Quantum Simulation and Energy Estimation for Discretized Anharmonic oscillator
Saurav Suman, Bikash K. Behera, Vivek Vyas, Prasanta k. Panigrahi
TL;DR
The paper addresses the challenge of simulating anharmonic quantum oscillators beyond harmonic approximations on classical computers by implementing a discretized QAHO on IBM Quantum Experience using a 3-qubit circuit. It combines a filter-based, Toffoli-enabled quantum time-evolution framework with VQE and VQD to estimate ground and excited energies, achieving an energy accuracy of about $1.11\%$ relative to exact diagonalization. The authors demonstrate scalability to higher qubit counts and benchmark against perturbation theory and WKB, finding VQE to be more accurate in this setting.

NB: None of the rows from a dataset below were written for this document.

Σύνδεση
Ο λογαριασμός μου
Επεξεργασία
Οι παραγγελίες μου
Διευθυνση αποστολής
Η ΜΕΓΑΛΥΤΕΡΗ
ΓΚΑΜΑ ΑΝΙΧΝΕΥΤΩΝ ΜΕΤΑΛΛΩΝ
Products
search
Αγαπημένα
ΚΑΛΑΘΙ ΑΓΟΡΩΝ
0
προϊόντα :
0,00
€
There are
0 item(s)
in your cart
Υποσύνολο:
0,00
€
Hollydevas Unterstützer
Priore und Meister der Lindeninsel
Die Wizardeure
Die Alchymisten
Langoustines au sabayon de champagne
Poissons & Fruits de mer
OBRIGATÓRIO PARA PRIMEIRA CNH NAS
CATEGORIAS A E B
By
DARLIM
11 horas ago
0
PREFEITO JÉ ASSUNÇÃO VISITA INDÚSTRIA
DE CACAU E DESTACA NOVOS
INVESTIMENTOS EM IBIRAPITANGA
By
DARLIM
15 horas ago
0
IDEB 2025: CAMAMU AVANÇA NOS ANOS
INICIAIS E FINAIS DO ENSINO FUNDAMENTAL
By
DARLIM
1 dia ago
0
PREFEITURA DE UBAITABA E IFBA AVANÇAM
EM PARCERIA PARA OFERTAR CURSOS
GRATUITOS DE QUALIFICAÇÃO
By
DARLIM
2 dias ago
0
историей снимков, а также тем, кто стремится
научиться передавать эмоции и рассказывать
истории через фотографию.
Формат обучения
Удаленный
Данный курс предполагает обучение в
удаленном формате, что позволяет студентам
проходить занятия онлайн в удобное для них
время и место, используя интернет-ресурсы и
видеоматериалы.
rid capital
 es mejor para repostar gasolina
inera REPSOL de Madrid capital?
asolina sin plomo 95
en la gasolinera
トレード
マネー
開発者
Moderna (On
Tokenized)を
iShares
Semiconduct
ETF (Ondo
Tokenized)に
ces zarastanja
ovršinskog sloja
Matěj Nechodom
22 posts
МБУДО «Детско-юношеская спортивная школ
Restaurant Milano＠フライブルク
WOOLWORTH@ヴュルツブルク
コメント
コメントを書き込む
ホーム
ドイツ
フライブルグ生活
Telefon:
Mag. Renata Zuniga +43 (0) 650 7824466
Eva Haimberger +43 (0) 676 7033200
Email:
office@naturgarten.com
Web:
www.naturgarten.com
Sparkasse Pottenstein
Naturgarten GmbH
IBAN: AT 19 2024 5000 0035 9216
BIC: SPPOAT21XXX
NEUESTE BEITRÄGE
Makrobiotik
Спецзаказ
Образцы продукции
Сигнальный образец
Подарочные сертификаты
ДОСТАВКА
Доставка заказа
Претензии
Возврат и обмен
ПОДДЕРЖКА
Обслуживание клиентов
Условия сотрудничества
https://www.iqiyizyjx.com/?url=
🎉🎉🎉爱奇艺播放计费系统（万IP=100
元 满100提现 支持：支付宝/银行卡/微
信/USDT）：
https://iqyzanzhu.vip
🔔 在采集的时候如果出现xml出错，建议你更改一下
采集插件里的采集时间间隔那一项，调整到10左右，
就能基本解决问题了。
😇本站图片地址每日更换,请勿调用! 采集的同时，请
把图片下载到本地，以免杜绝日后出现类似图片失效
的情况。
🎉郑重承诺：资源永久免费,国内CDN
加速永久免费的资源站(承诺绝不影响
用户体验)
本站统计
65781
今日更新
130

This work underscores the potential of hybrid quantum-classical approaches for quantum chemistry and materials science in the NISQ era and lays groundwork for more complex, multi-dimensional simulations.
Abstract
Anharmonic potential quantum system play crucial role in physics as they provide a more realistic description of oscillatory phenomena, which often deviate from the idealized harmonic model. However, simulating such system on classical computers is highly challenging due to nonlinear interactions, large state spaces, and the exponential scaling of memory and computational resources. In this work, quantum simulation is employed to model a quantum anharmonic oscillator (QAHO) using a 3-qubit system implemented on IBM's Quantum Experiences platform. A quantum circuit with a filter-based design and Toffoli gates is constructed to track quantum state evolution, capturing key phenomena like quantum revival. The framework is further extended to n-qubit system to enhance resolution and scalability. For energy estimation, the Variational Quantum Eigensolver (VQE) with a TwoLocal ansatz and variational Quantum Deflation (VQD), are used to compute ground and excited state energies. The proposed approach achieves high accuracy with an error of only 1.11% compared to exact methods. Notably, VQE outperforms classical approximations such as perturbation theory (error 6.71%) and the Wentzel-Kramers-Brillouin (WKB) approximation(error 5.36%), yielding more precise energy values. These results highlight the potential of quantum simulation and VQD as effective tools for investigating complex quantum system, paving the way for future application in quantum chemistry and materials science as quantum hardware continues to advance.